I
I. Acompañado de Glaucón, el hijo de Aristón, bajé ayer al Pireo con
propósito de orar a la diosa y ganoso al mismo tiempo de ver cómo
hacían la fiesta, puesto que la celebraban por primera vez. Parecióme en
verdad hermosa la procesión de los del pueblo, pero no menos lucida la
que sacaron los tracios. Después de orar y gozar del espectáculo,
emprendíamos la vuelta hacia la ciudad. Y he aquí que, habiéndonos visto
desde lejos, según marchábamos a casa, Polemarco el de Céfalo mandó a
su esclavo que corriese y nos encargara que le esperásemos.
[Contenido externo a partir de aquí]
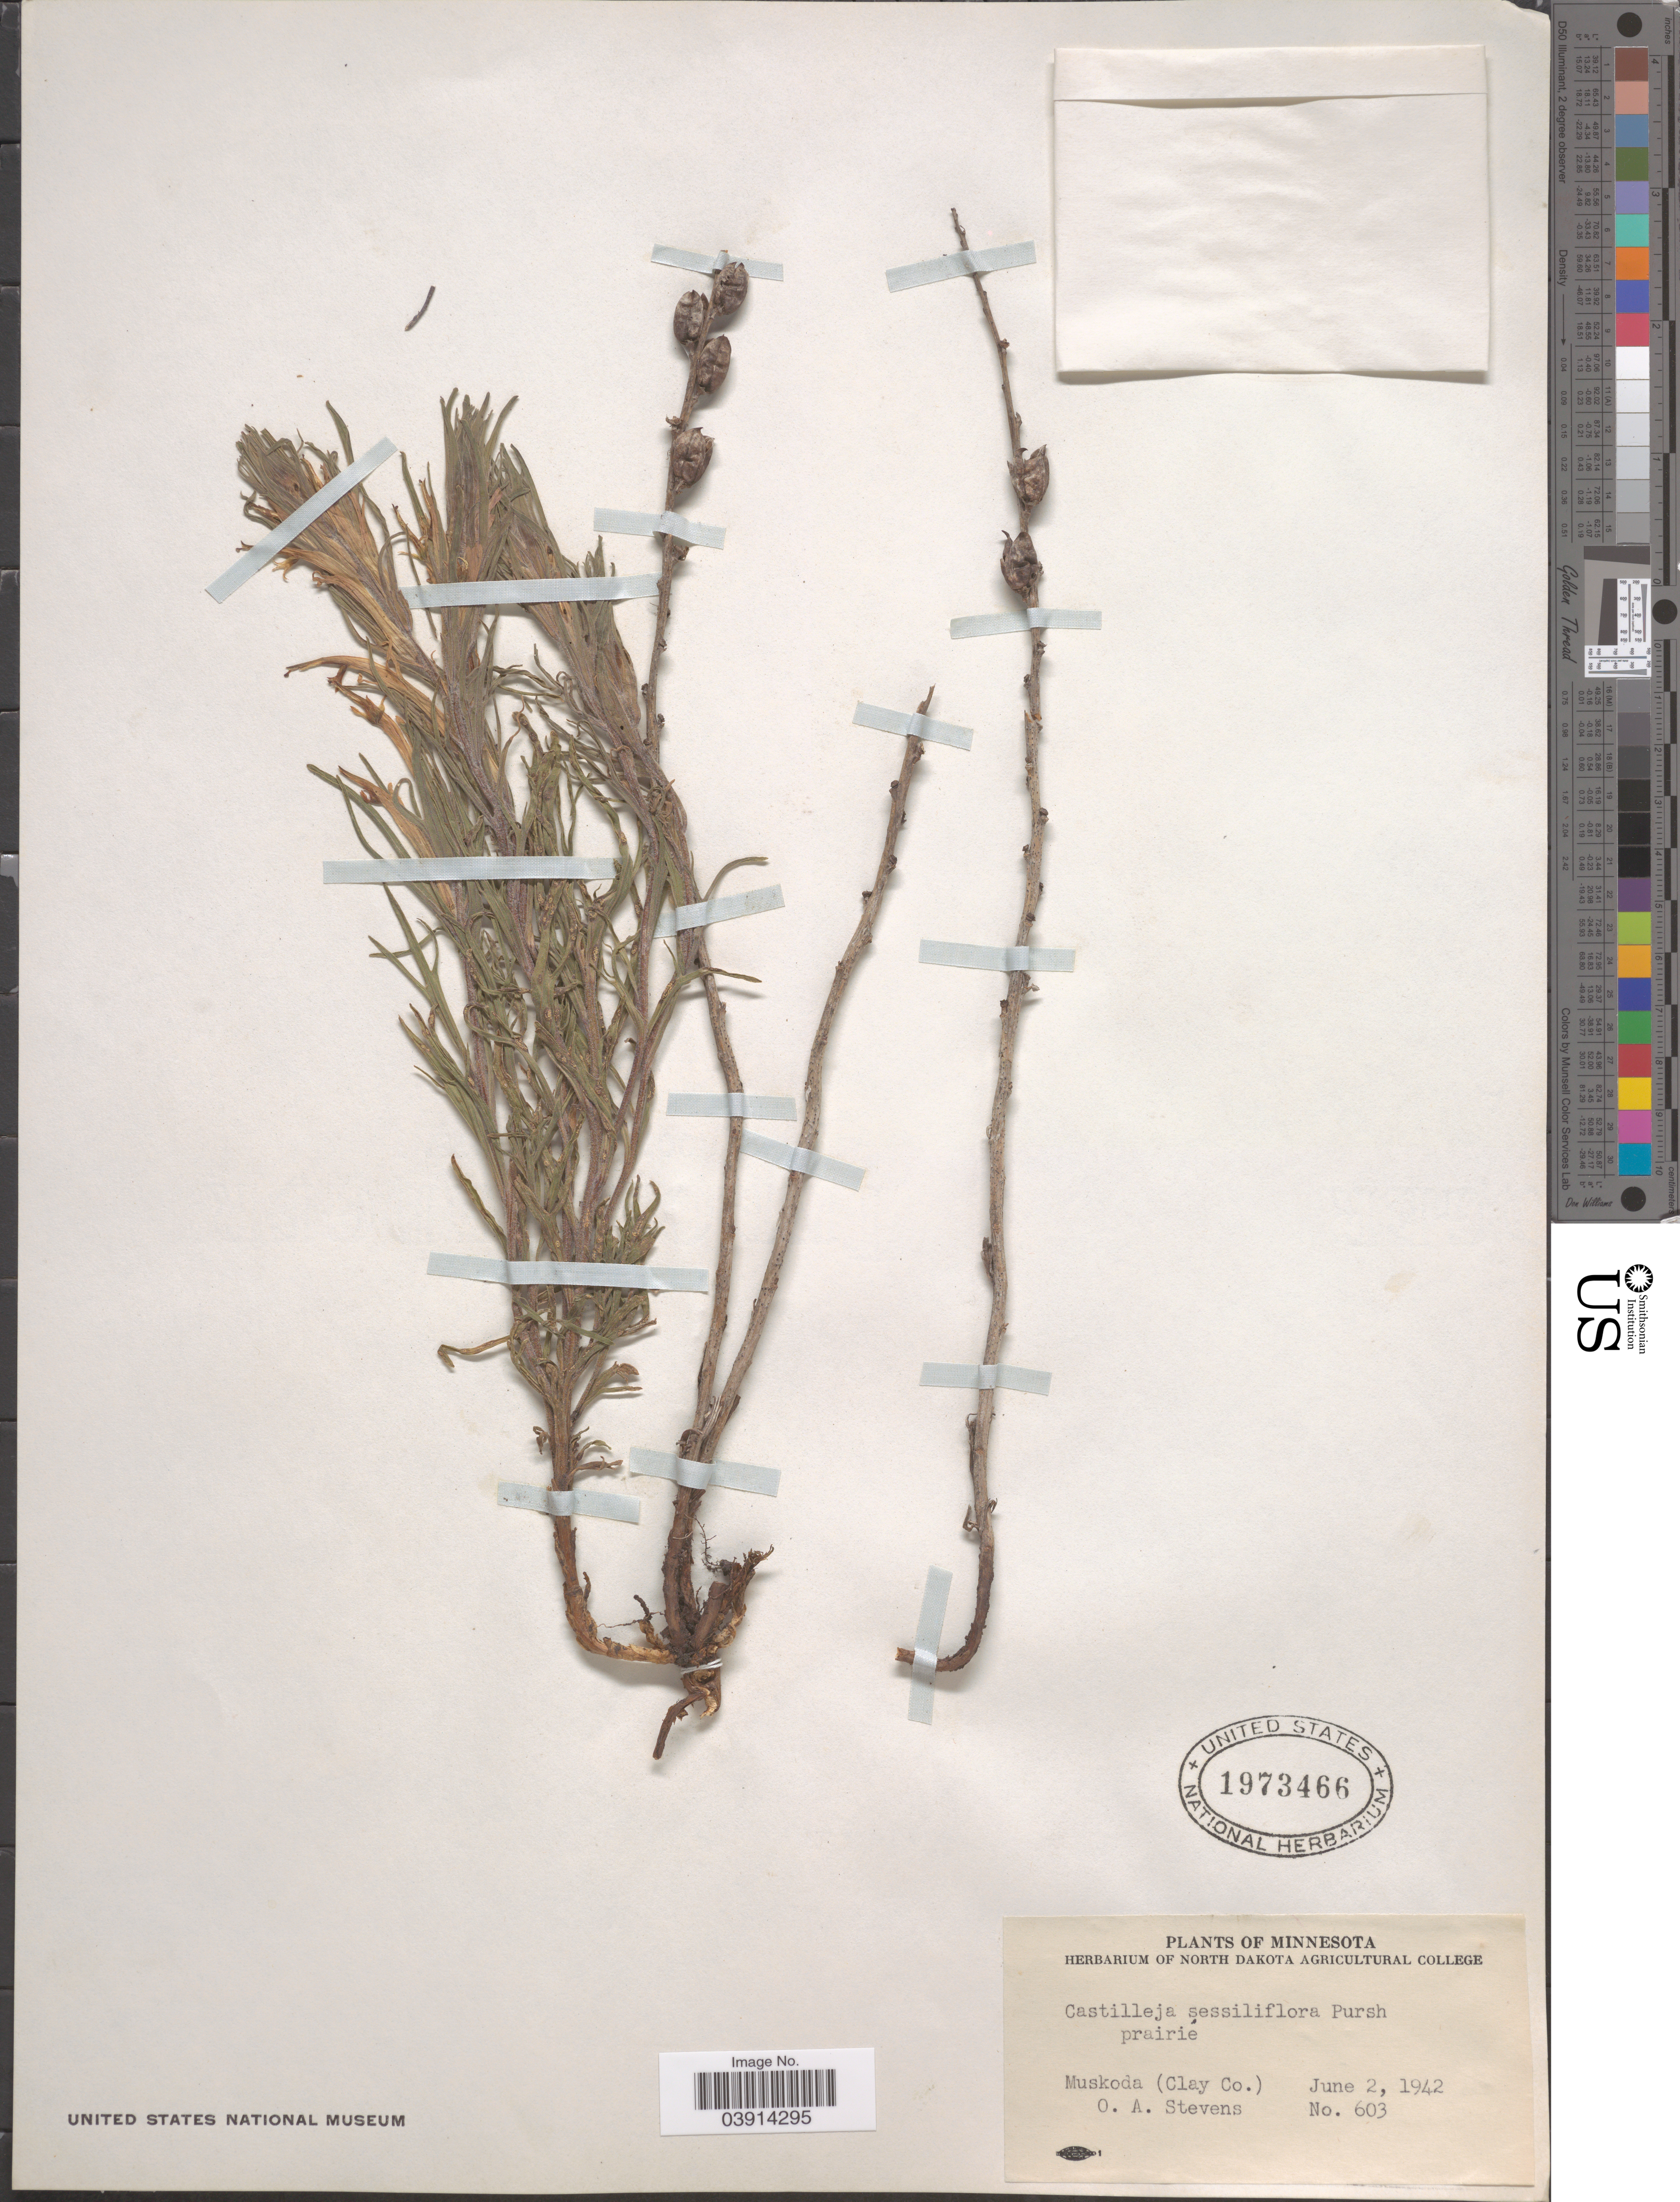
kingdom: Plantae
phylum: Tracheophyta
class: Magnoliopsida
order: Lamiales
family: Orobanchaceae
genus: Castilleja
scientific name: Castilleja sessiliflora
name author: Pursh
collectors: O. A. Stevens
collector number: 603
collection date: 1942-06-02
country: United States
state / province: Minnesota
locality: Muskoda (Clay Co.).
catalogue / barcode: US 1973466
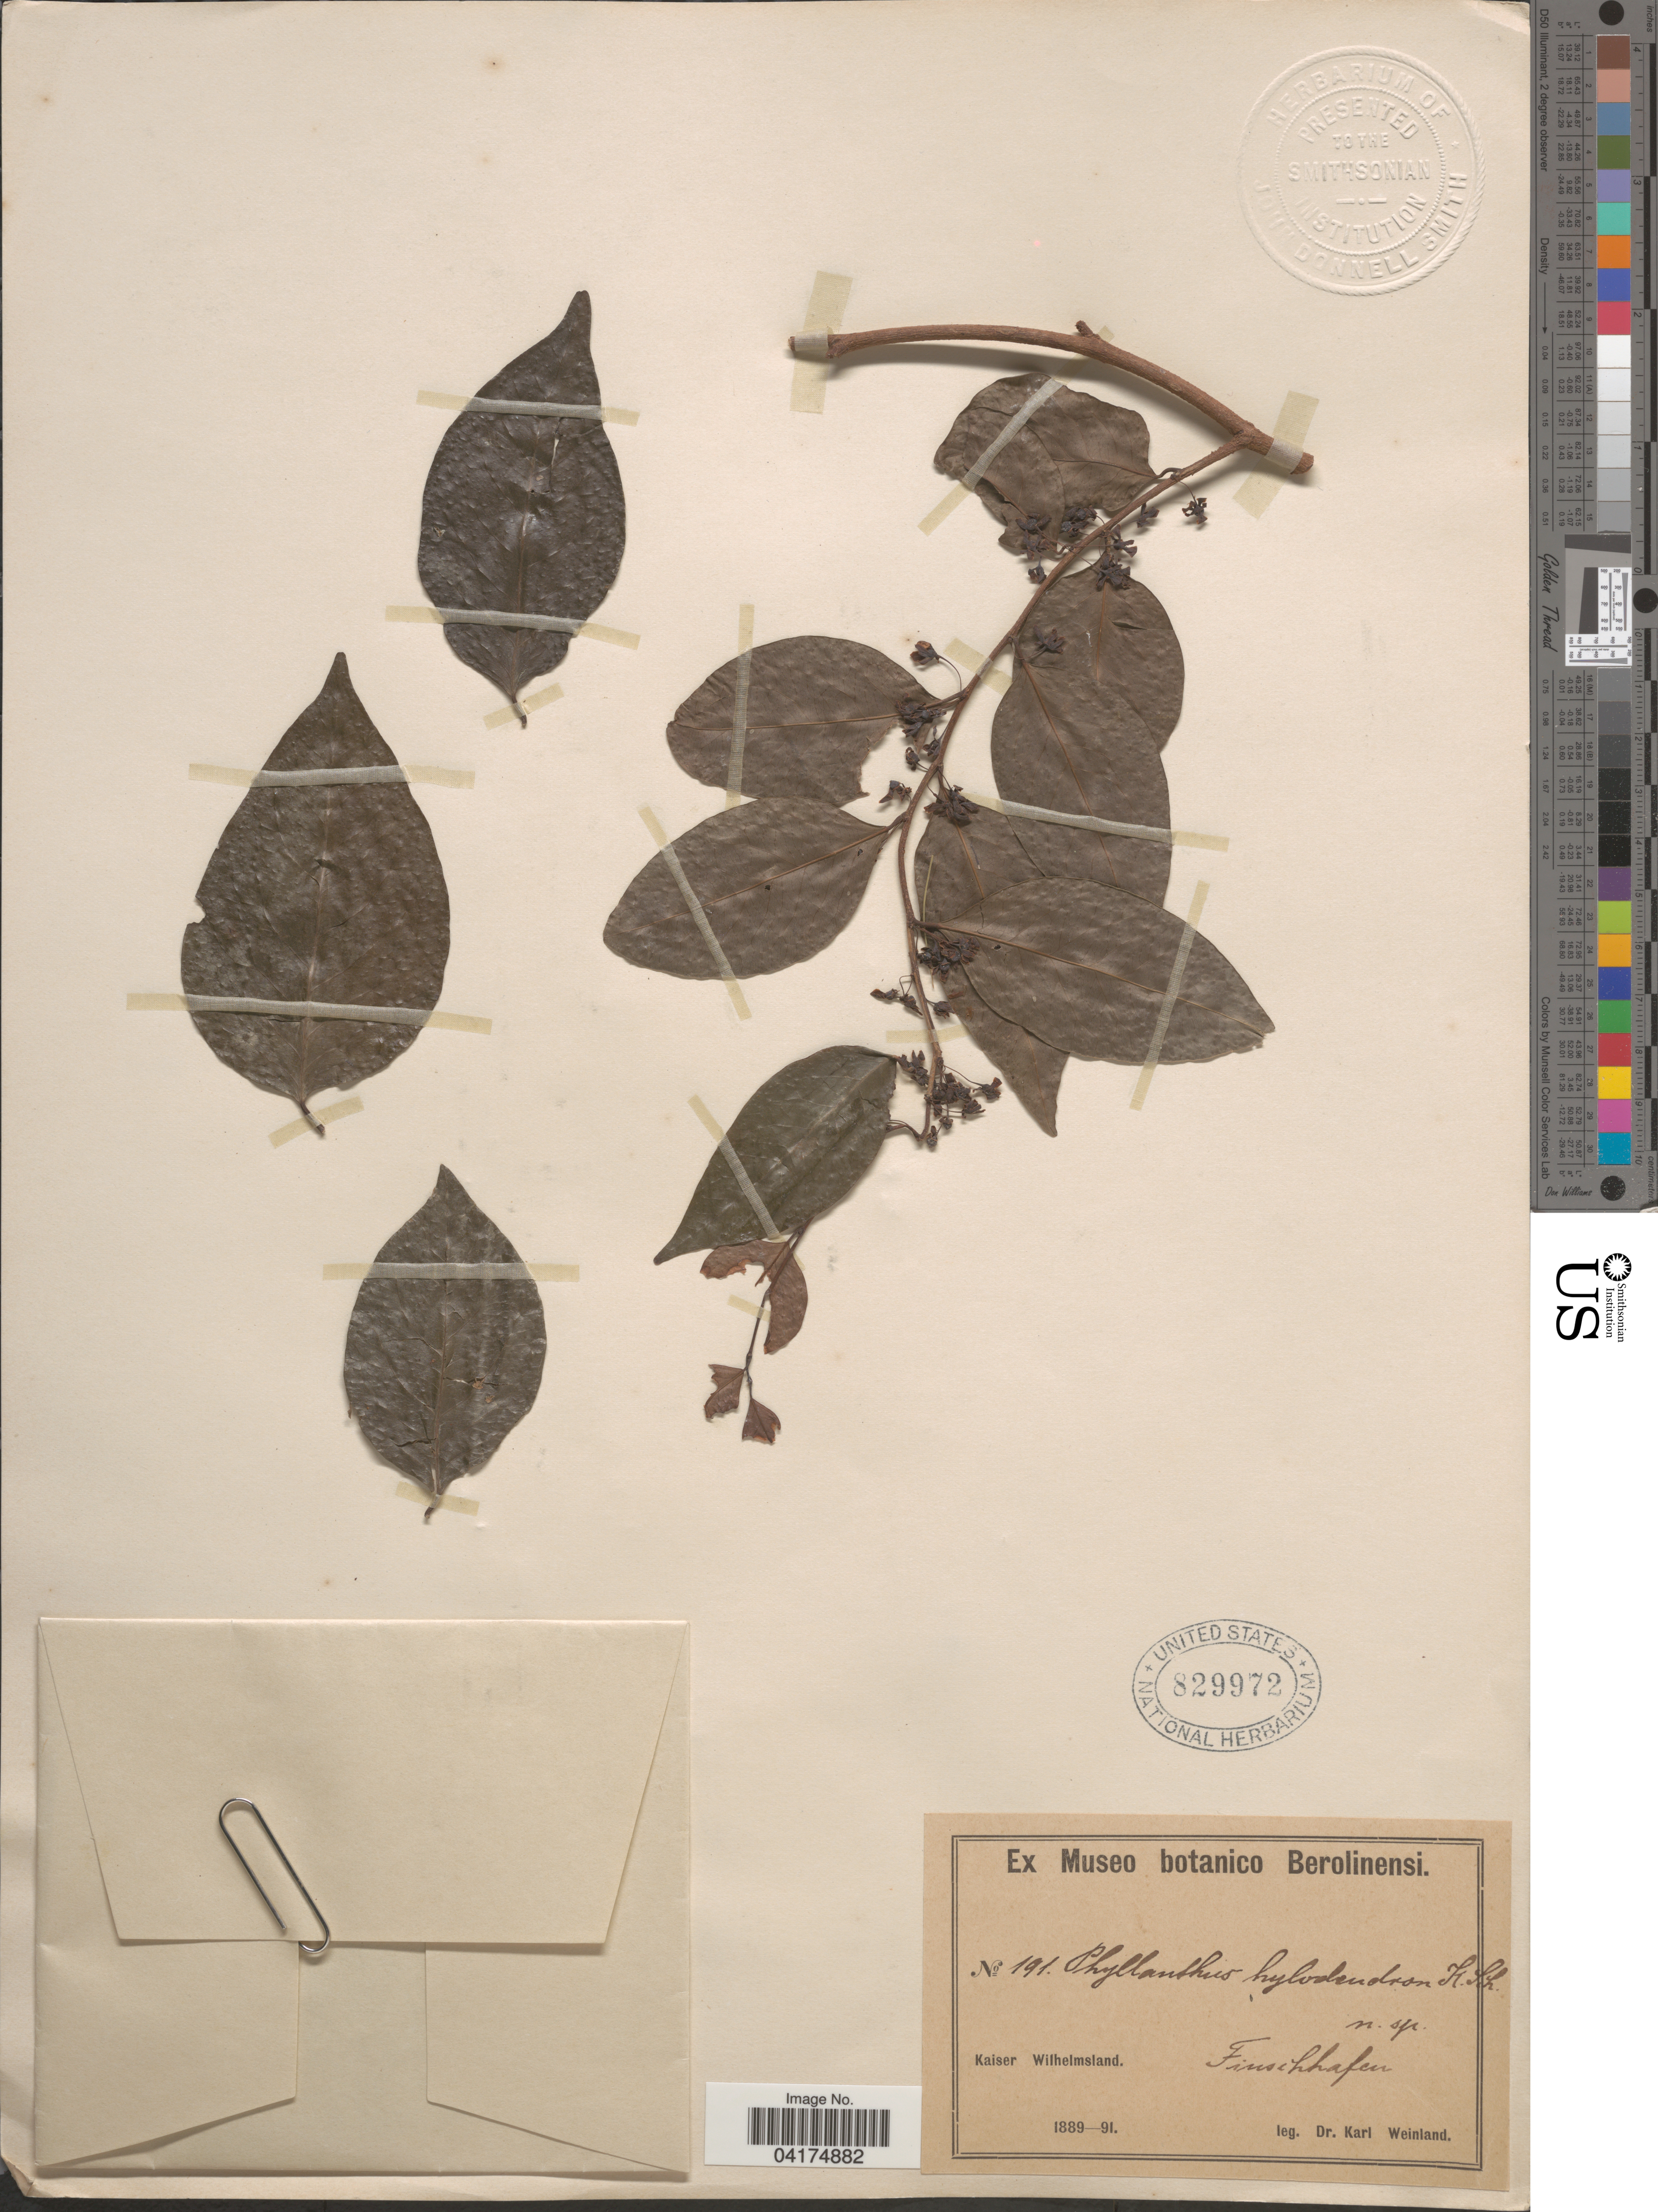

Y el
muchacho, cogiéndome del manto —por detrás, me dijo:
—Polemarco os encarga que le esperéis.
Volviéndome yo entonces, le pregunte dónde estaba él.
—Helo allá atrás —contestó— que se acerca; esperadle.
—Bien está; esperaremos —dijo Glaucón.
En efécto, poco después llegó Polemarco con Adimanto, el hermano de
Glaucón, Nicérato el de Nicias y algunos más, al parecer de la
procesión. y dijo Polemarco:
—A lo que me parece, Sócrates, marcháis ya de vuelta a la ciudad.
—Y no te has equivocado —dije yo.
—¿Ves —repuso— cuántos somos nosotros?
—¿Cómo no?
—Pues o habéis de poder con nosotros —dijo— u os quedáis aquí.
—¿Y no hay —dije yo— otra salida, el que os convenzamos de que tenéis que dejarnos marchar?
—¿Y podríais convencemos —dijo él— si nosotros no queremos?
—De ningún modo —respondió Glaucón.
—Pues haceos cuenta que no hemos de querer.
Y Adimanto añadió:
—¿No sabéis acaso que al atardecer habrá una carrera
de antorchas a caballo en honor de la diosa?
—¿A caballo? —dije yo—. Eso es cosa nueva. ¿Es que se pasarán unos a
otros las antorchas corriendo montados? ¿O cómo se entiende?